The ‘pedia says that bokeh “…is the aesthetic quality of the blur produced in the out-of-focus parts of an image produced by a lens.” I have a 50mm Canon 1:1.8 lens that gives okay bokeh, I guess. The background blur isn’t as important to me as the sharp focus I get on the subject in the very flat focal plane when the lens is opened wide. There are folks who will suggest that the points of light blurred in the background are five sided, not the smooth bubble effect you might get with a Leica 50mm f/0.95 lens. This is the kind of criticism that might make an artist weep. But a hobbyist like me will take comfort in the fact that the Leica lens costs about $11,000, at least a couple of orders of magnitude more than my Canon.
When I bought that lens I went to the kitchen and arranged a bowl of fruit and snapped lots of pictures with the fruit in focus and the background nicely blurred. Voila! Bokeh! Those five sided blurs around background highlights reflect the inexpensive nature of the lens design. The Canon lens has five blades that form the aperture. The Leica has perhaps a zillion, or at least 10 or 12. This is too technical for me.
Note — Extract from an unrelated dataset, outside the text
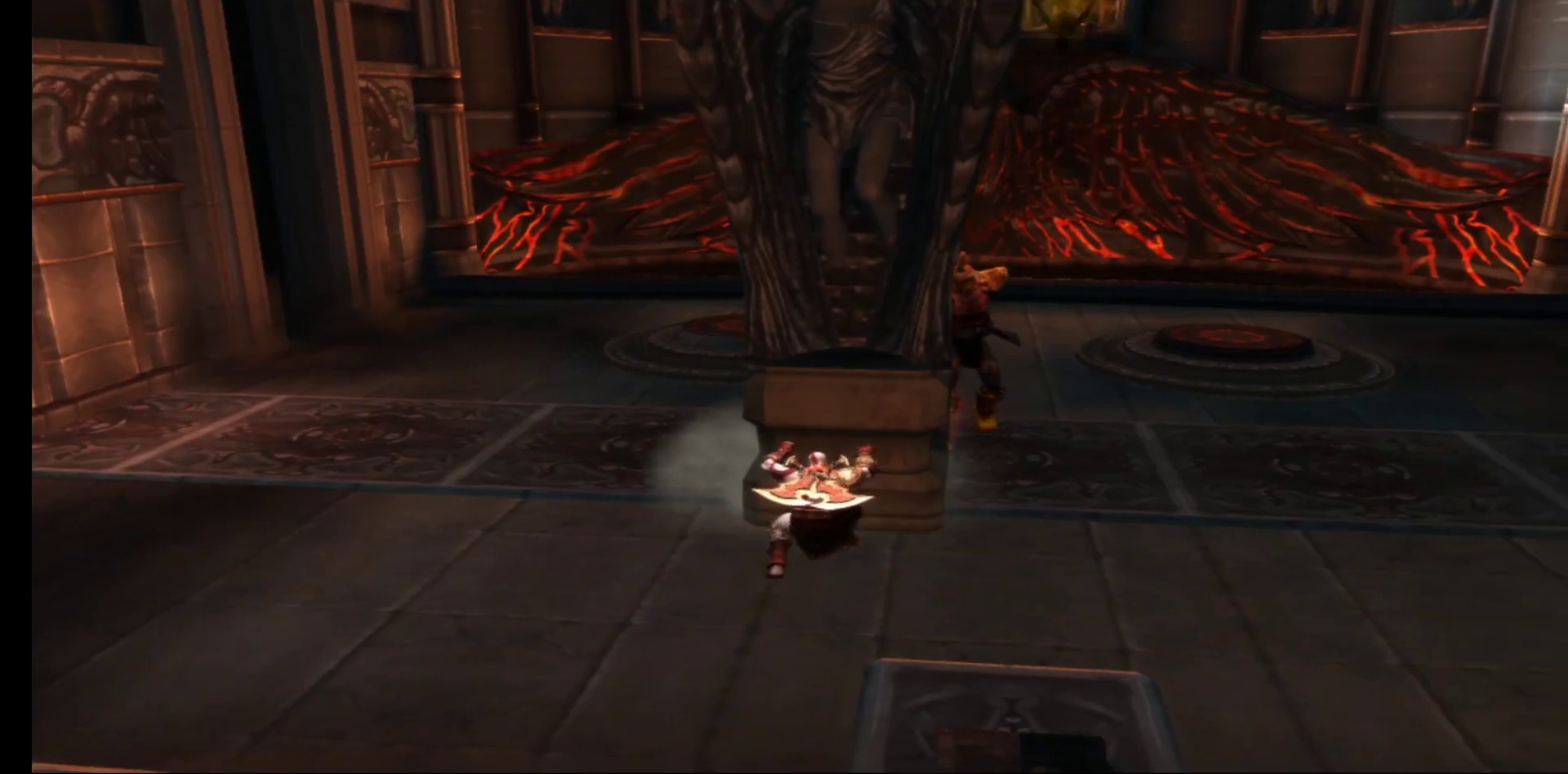
{"dt_ms": 500, "buttons": ["R1"], "left_stick": "down-right", "right_stick": "center", "events": []}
I’ll settle for a sharp image in a shallow depth of field with a blurry background, and I won’t complain too much about the cheap qualities of the blurriness. Hang onto this explanation of bokeh. Not everybody knows what it is, but it makes a dandy metaphor when one is trying to focus attention on something important and control the background noise. Think, for example, of a portrait of your favorite politician with something symbolic burning in the background.
The above picture of Skippy exploring my Eb tuba was taken with an Android smart phone in available light on a nice day when he should have been in the yard playing. No bokehs were harmed in the making of that picture.
I’m looking forward to writing a post in the near future that will comprise more than a banana, some grapes, and a couple of peaches in a bowl with a blurry background. Meanwhile, wasn’t this better than “Testing, testing, can you hear me in the back of the room?”